“Hope” is based upon filmmaker Maria Sødahl’s experiences as a working woman in a blended family whose life is forever changed when her cancer is no longer in remission. Over the period of a week, Anja (Andrea Bræin Hovig) and husband Tomas (Stellan Skarsgård) prepare for the worst and hope for the best. It’s a story that delves deeply into relationships and the meaning of love in the modern age. I had the opportunity to sit down with Sødahl at the Toronto International Film Festival where her film premiered to discuss the making of this very personal story.

Andrea Bræin Hovig and Stellan Skarsgård in “Hope”

PAMELA POWELL: Tell me why you decided to make a story about perhaps one of the most difficult times in your life.
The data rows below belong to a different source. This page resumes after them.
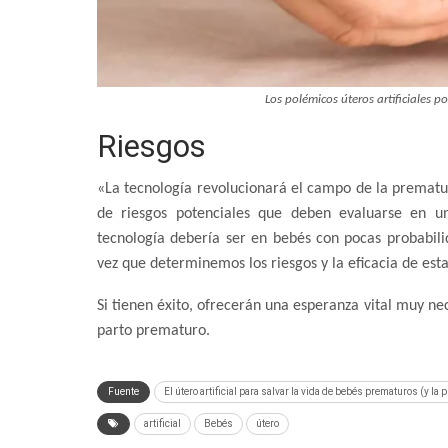
Los polémicos úteros artificiales 
Riesgos
«La tecnología revolucionará el campo de la prematu
de riesgos potenciales que deben evaluarse en un 
tecnología debería ser en bebés con pocas probabil
vez que determinemos los riesgos y la eficacia de est
Si tienen éxito, ofrecerán una esperanza vital muy n
parto prematuro.
Fuente
El útero artificial para salvar la vida de bebés prematuros (y la
artificial
Bebés
útero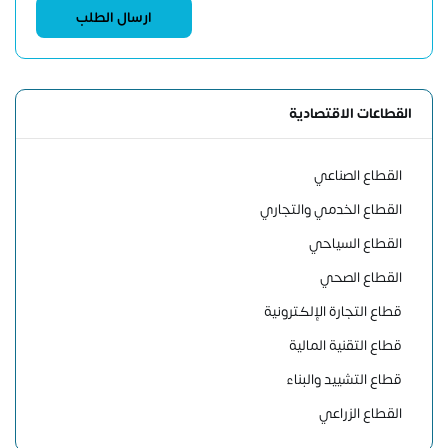
القطاعات الاقتصادية
القطاع الصناعي
القطاع الخدمي والتجاري
القطاع السياحي
القطاع الصحي
قطاع التجارة الإلكترونية
قطاع التقنية المالية
قطاع التشييد والبناء
القطاع الزراعي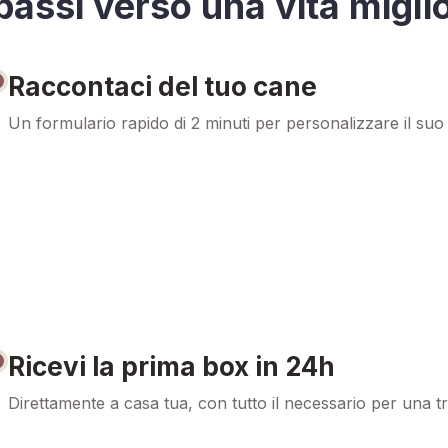
passi verso una vita migli
Raccontaci del tuo cane
Un formulario rapido di 2 minuti per personalizzare il suo 
Ricevi la prima box in 24h
Direttamente a casa tua, con tutto il necessario per una tr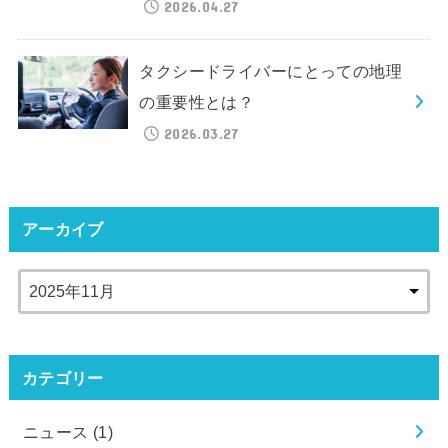
2026.04.27
タクシードライバーにとっての地理
の重要性とは？
2026.03.27
アーカイブ
カテゴリー
ニュース
(1)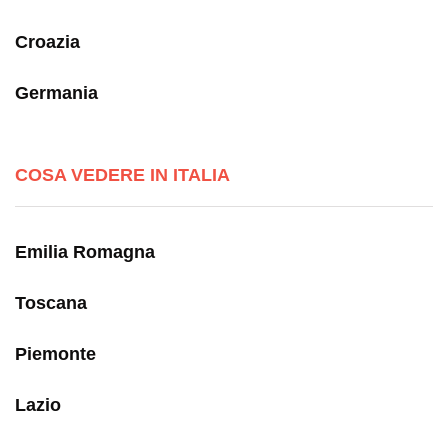
Croazia
Germania
COSA VEDERE IN ITALIA
Emilia Romagna
Toscana
Piemonte
Lazio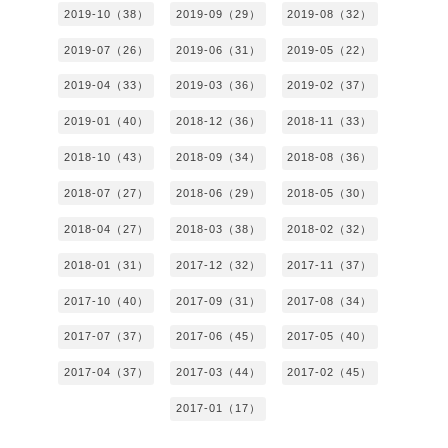
2019-10（38）
2019-09（29）
2019-08（32）
2019-07（26）
2019-06（31）
2019-05（22）
2019-04（33）
2019-03（36）
2019-02（37）
2019-01（40）
2018-12（36）
2018-11（33）
2018-10（43）
2018-09（34）
2018-08（36）
2018-07（27）
2018-06（29）
2018-05（30）
2018-04（27）
2018-03（38）
2018-02（32）
2018-01（31）
2017-12（32）
2017-11（37）
2017-10（40）
2017-09（31）
2017-08（34）
2017-07（37）
2017-06（45）
2017-05（40）
2017-04（37）
2017-03（44）
2017-02（45）
2017-01（17）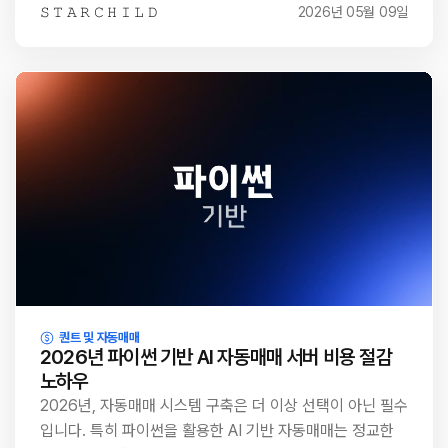
𝚂 𝚃 𝙰 𝚁 𝙲 𝙷 𝙸 𝙻 𝙳
2026년 05월 09일
퀀트 및 자동매매
2026년 파이썬 기반 AI 자동매매 서버 비용 절감
노하우
2026년, 자동매매 시스템 구축은 더 이상 선택이 아닌 필수
입니다. 특히 파이썬을 활용한 AI 기반 자동매매는 정교한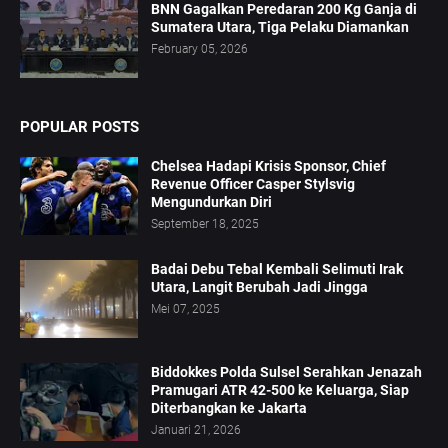
BNN Gagalkan Peredaran 200 Kg Ganja di
Sumatera Utara, Tiga Pelaku Diamankan
February 05, 2026
POPULAR POSTS
Chelsea Hadapi Krisis Sponsor, Chief
Revenue Officer Casper Stylsvig
Mengundurkan Diri
September 18, 2025
Badai Debu Tebal Kembali Selimuti Irak
Utara, Langit Berubah Jadi Jingga
Mei 07, 2025
Biddokkes Polda Sulsel Serahkan Jenazah
Pramugari ATR 42-500 ke Keluarga, Siap
Diterbangkan ke Jakarta
Januari 21, 2026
MARIA SØDAHL: Actually, I didn’t want to do that. It happened quite reluctantly in a way, after I started to feel better and was no longer preparing to die, but preparing to live. This project just kept coming my way, and I couldn’t go around it. I started looking at it and realized that very raw and naked scenes appeared. What happens to a person when you get a very final period of time to live is also very fascinating. After quite a short time, I decided I had to be very, very honest, and when I started doing that, I couldn’t run away from being that way. The story, time-wise, takes place over one week, one Christmas, my marriage and my birthday. All of this is 100% what happened. The entire medical story is very accurate, with the hospital being closed at Christmas time, and even the internet being closed down by mistake. As for all the emotional stuff, I would say that a lot of the situations are very close to reality, but there is also fiction, with all the emotions left intact.

POWELL:  What did you learn about yourself as you wrote this screenplay?
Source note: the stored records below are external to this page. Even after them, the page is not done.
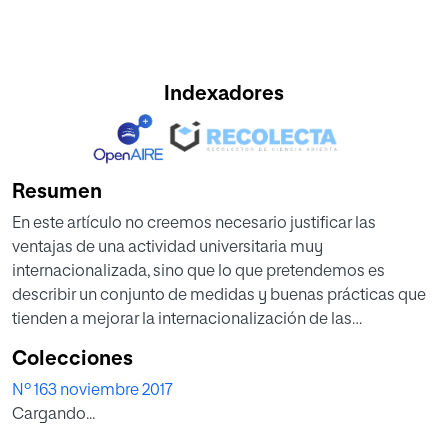
Indexadores
Resumen
En este artículo no creemos necesario justificar las
ventajas de una actividad universitaria muy
internacionalizada, sino que lo que pretendemos es
describir un conjunto de medidas y buenas prácticas que
tienden a mejorar la internacionalización de las
universidades
Colecciones
Nº 163 noviembre 2017
Cargando...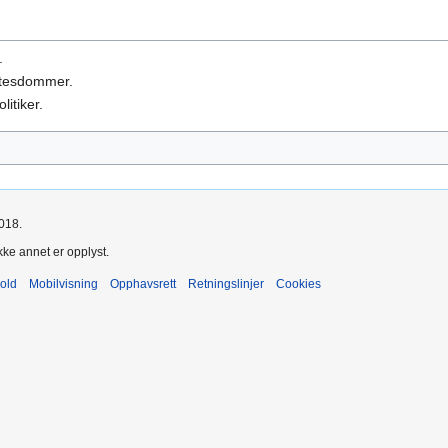
.
ttesdommer.
litiker.
2018.
kke annet er opplyst.
old
Mobilvisning
Opphavsrett
Retningslinjer
Cookies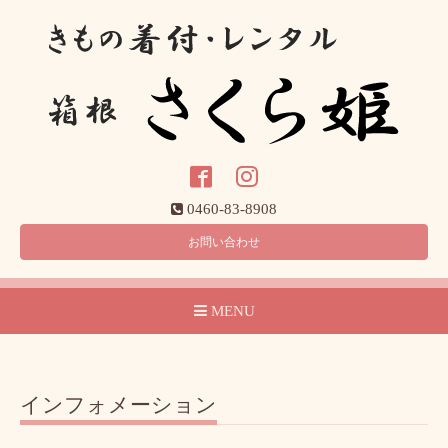
0460-83-8908
お問い合わせ
MENU
インフォメーション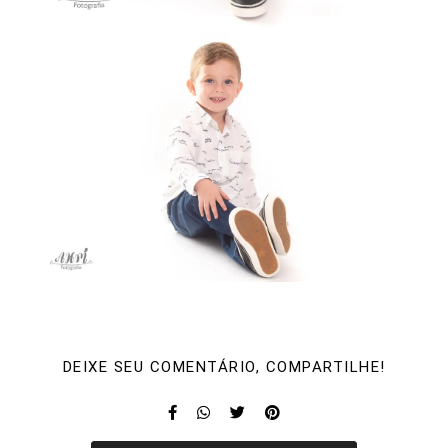
DEIXE SEU COMENTÁRIO, COMPARTILHE!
SØDAHL: It was like an investigation into who I was because I was really high on medicine and steroids. The first thing I did was ask my husband if it was alright that I was working on this kind of material. This story is told from my point of view. It’s my memory, but it includes the whole family—my three kids, my three step children—so I asked him, but of course, he couldn’t say no. Then I had lunch meetings, one-on-one with the kids, telling them that ‘I’m not going to portray you, but I’m going to portray the family and the mechanisms of what happened.’ They had totally different memories of the exact same situation, and that was really interesting. At the same time, it’s very painful and it’s cancer, but it’s also a story filled with absurdity. A lot of absurdity! So I had a lot of fun. It’s also about a marriage, and about portraying a whole life in one week. It’s more than cancer, more than death, it’s about life and love. 

It’s more than cancer, more than death, it’s about life and love. 
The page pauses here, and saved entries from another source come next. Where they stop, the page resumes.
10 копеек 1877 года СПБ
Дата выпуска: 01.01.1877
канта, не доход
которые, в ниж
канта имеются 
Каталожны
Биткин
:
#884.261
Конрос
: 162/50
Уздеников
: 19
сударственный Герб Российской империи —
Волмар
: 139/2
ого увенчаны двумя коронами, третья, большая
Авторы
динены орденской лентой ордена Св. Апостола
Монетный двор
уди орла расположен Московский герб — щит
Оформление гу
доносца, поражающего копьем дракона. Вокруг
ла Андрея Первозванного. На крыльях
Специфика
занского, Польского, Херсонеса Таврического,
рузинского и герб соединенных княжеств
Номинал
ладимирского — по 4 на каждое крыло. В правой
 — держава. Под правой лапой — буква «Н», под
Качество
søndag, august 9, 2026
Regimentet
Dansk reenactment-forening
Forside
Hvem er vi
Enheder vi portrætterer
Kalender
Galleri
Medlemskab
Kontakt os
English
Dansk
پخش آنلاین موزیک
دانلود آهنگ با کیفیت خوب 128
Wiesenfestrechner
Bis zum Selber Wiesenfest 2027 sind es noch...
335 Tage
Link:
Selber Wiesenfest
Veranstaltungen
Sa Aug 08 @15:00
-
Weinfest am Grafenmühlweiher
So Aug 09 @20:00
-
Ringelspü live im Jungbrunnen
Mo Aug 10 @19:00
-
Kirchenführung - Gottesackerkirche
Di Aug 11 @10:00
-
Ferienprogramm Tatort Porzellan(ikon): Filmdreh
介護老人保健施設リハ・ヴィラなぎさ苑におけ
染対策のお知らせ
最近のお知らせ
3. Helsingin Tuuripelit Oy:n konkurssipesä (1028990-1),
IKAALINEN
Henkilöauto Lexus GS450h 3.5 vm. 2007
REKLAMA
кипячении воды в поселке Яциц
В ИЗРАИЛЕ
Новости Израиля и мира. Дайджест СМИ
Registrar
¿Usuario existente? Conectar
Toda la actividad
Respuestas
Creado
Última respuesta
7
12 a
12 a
POWELL: As this does portray a family, your family, what was your children’s reaction to the film?

SØDAHL: It’s like in literature when you have autobiographical material. A lot of this is my memory, but it does include them, and they have different memories of these situations. One said that it was egocentric, but felt that I had made it for them.  Some of the others were like, ‘It’s too close. It’s like a documentary.’ You steal the memory and you make a new memory.  

POWELL: What do you hope people will take away from your experience as you portray it in the film?

SØDAHL: I don’t think the cancer story is the strong story here. I think the love story is the strongest story to people. I think after the movie, they are not left in peace. They are given a wake up call and given time to reflect upon their own choices in their own lives. It’s quite an existential experience because it’s about life from so many angles. It’s about a modern family, being a blended family, what is love, what is modern love? If something happens, does someone drop everything and be there? This clashes with the concept of modern love because we are in such an individualistic times where that’s the goal, to be self-sufficient.  

POWELL: Tell me about casting your two main characters.

Maria Sødahl, Stellan Skarsgård and Andrea Bræin Hovig

SØDAHL: Ironically, I cast the male lead first, and he (Stellan Skarsgård) was in my mind for some time. He’s a very good actor and for this story, he could relate to it in many ways because he has many kids. I wanted the best actress and I didn’t know what she would look like, but I knew it had to be someone who had a 360 degree emotional capacity and that she had to have a sense of humor and be very vulnerable. 

Sødahl continued to discuss the use of a quota system for women in the film industry in Norway, initially rejecting it, but ultimately seeing the need for it. “Only until five years ago, I was so against it because I thought it was humiliating, now it has to be done. It’s really great.”  She sees the doors of opportunity opening up for more women, and for the younger generation who will be the future role models in the industry. Sødahl also shared with me her hopes for her next film about a young woman traveling alone, which I am confident will be yet another thought-provoking endeavor.